There are all kinds of exotic looking foods to eat, like something right out of a Martha Stewart show, but I am afraid to taste anything. What if the brioche is drugged? What if we’re all going to go into a deep slumber, and then we’ll be carted away to labs where experiments will be performed on our unsuspecting brains, or they’ll use our livers and kidneys and hearts to perform organ transplants on people who are wealthy and influential? I believe this could happen, does happen in certain circles. Maybe even here.
“Do you want to dance?” Simon reaches for my hand.
“Dance?” I repeat. I am playing the game again.
He nods. “Do you know how?”
I shake my head no.
“Good, me neither. We’ll just have to fake it then.”
He leads me to the area where a number of couples are already dancing. Fortunately, other than one couple who are quite dramatic as they dip and dive, everyone else appears to be an amateur too.
“Are you sure?” I nervously ask once we’re on the floor.

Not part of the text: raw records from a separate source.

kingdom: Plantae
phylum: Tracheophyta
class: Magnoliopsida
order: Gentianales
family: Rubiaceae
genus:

“Sure, I’m sure.” He takes my right hand and begins to guide me to the music. To my surprise, it’s not that difficult. We dance a number of times and even exchange partners when a heavyset guy named Brad taps Simon on the shoulder. I guess this is fair in dancing rules. Anyway, Brad is a pretty good dancer, and I think I may be improving myself. But the best part about dancing is that when I concentrate on moving my feet and listening to the music and not stepping on my partner’s toes, I don’t think about anything else. It’s actually rather blissful. I think I could dance like this all night. But after a while the dance floor thins out, and people begin to gravitate toward the food tables. Simon offers me a glass of wine, and surprised that they are serving alcohol, I decline.